Единственными, кто оказался способен это равновесие нарушить, были мы с Ионой. В безветренные солнечные дни, когда мороз спадал, мы брали две короткие удочки для подледного лова, винтообразный бур и отправлялись на озеро. Мы шли уже не к нашим камням. По протоптанной в снегу тропинке мы проходили метров сто пятьдесят по поверхности озера - туда, где, присыпанные снегом последних дней, нас ждали два деревянных ящика. Иона обновлял замерзшую с прошлой нашей ловли лунку, и мы принимались за дело. Червей зимой уже не было, так что ловить приходилось на кашу или на булку. Я повторял движения моего более опытного товарища и слегка водил удочкой вверх-вниз. Даже это не приводило меня к успеху: одна-две рыбы - вот все, что мне удавалось поймать. Если вообще удавалось. Улов Ионы бывал хоть и побольше моего, но - прямо скажу - незначительно. Три или четыре среднего размера рыбы беззвучно разевали свои рты у огромных Иониных валенок (у меня, кстати, то же были валенки, но для моих Иона достал еще и калоши). А поскольку, несмотря на валенки, сидеть на льду подолгу не получалось, количество приносимой в монастырь рыбы оказывалось, в общем, скромным.

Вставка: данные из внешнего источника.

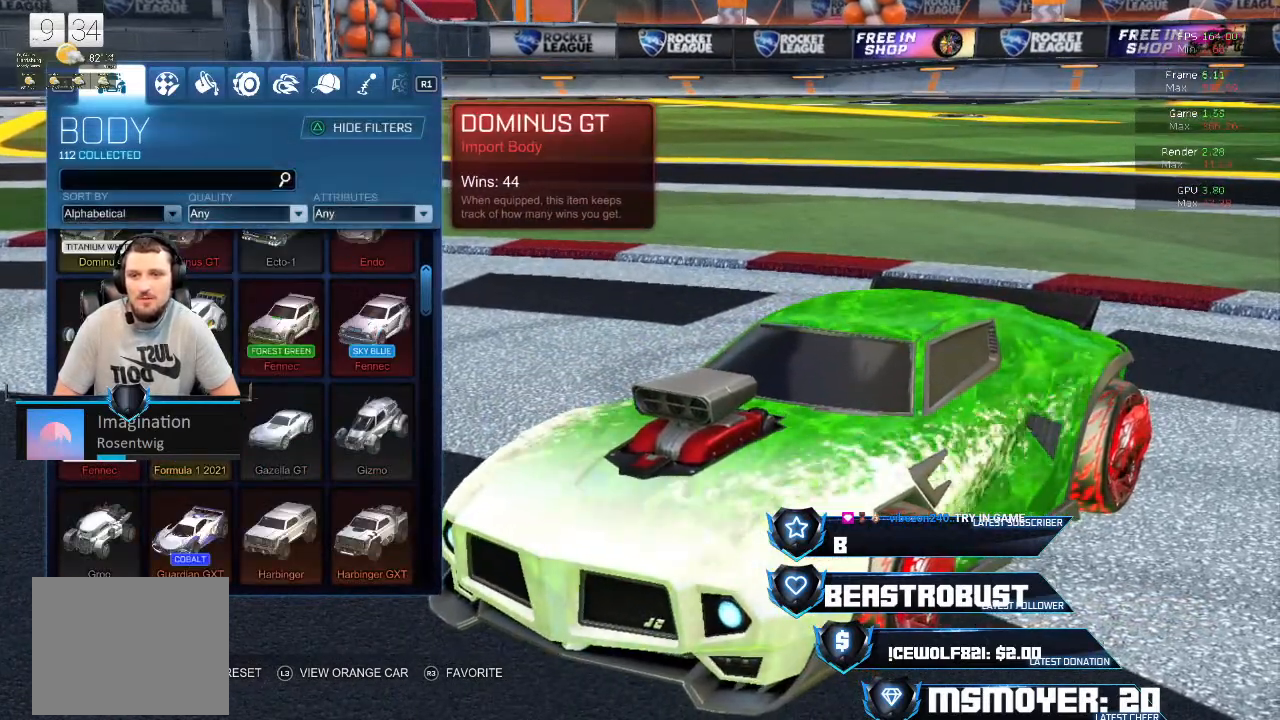
{"buttons": ["CROSS"], "left_stick": "center", "right_stick": "center", "events": [[433, "CROSS", "down"]]}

Самым приятным в зимней рыбалке было ее окончание. Говорю это без малейшей иронии. Чувство счастья при входе в Ионину поварню не могло бы ощущаться так глубоко и так полно без предшествовавшего стояния на морозе. Только прежде Иона заходил еще в церковь, где, по монастырскому обычаю, брал для печи огонь от одной из лампадок. Он зажигал свечу и, утопив ее в гигантской своей ладони, доносил до поварни. В печи уже лежал высушенный хворост, который при приближении свечи мгновенно занимался. Придя с рыбалки, я любил сидеть, привалившись спиной к печи, и наблюдать, как неторопливый Иона приготовлял для братии "утешение". Движения его были так спокойны, а воздух так ароматен и тепл, что незаметно для себя я порой засыпал. В таких случаях Иона старался не греметь кастрюлями и ходил на цыпочках (как-то раз я наблюдал это, когда Иона не заметил, что я проснулся).

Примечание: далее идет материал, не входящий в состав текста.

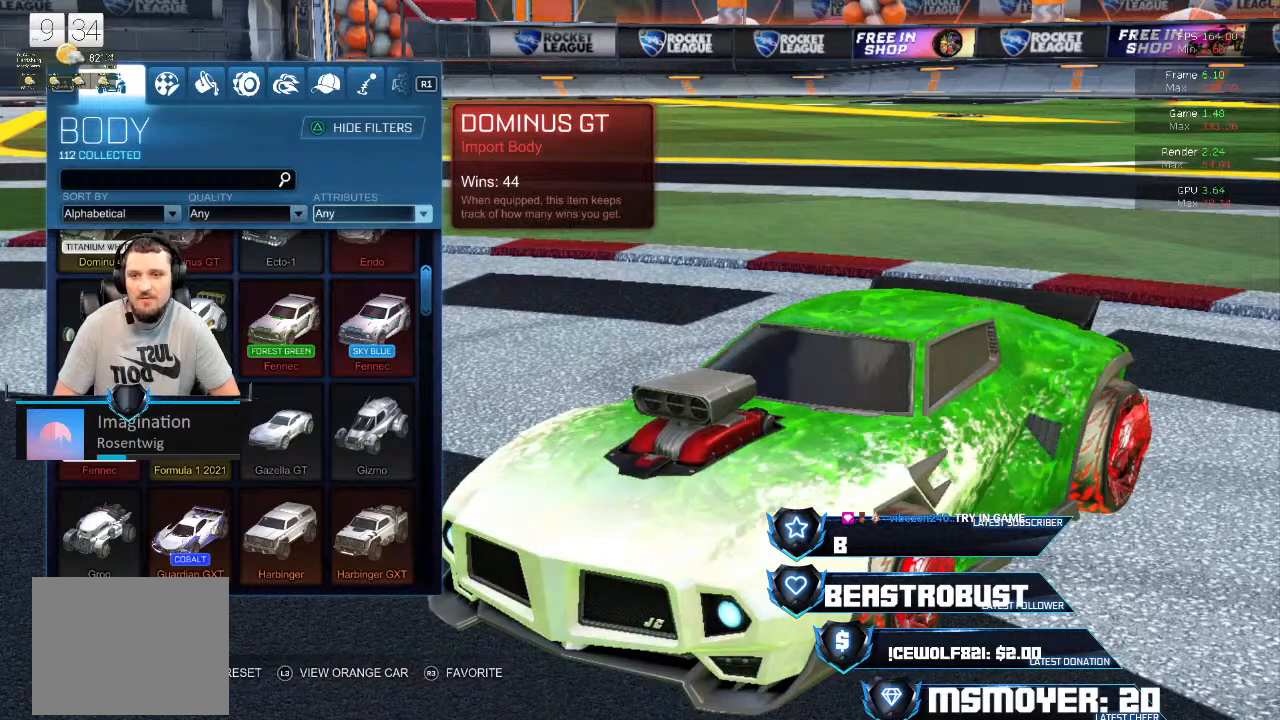
{"buttons": [], "left_stick": "center", "right_stick": "center", "events": [[67, "CROSS", "up"]]}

Печной облик этой зимы был связан не только с Ионой. Без сидения у печи нельзя представить и мое тогдашнее общение с Никодимом. Только это уже не была печь поварни - огромная, пахнущая, хлебосольная - с Никодимом мы сидели у печи Гостевого дома. Во всем доме она была пока единственной и помещалась в коридоре второго этажа, отапливая мою и Никодимову кельи. Топилась печь единожды в сутки, на ночь, когда, собственно, только и требовалось отопление. При том же, что средневековые стены хорошо хранили тепло, даже в дневное время, время нашего отсутствия, в доме не бывало холодно. Пользуясь тем, что, кроме нас, по коридору никто не ходил, мы не только сваливали у печи сырые дрова для просушки, но и установили перед ней два стула.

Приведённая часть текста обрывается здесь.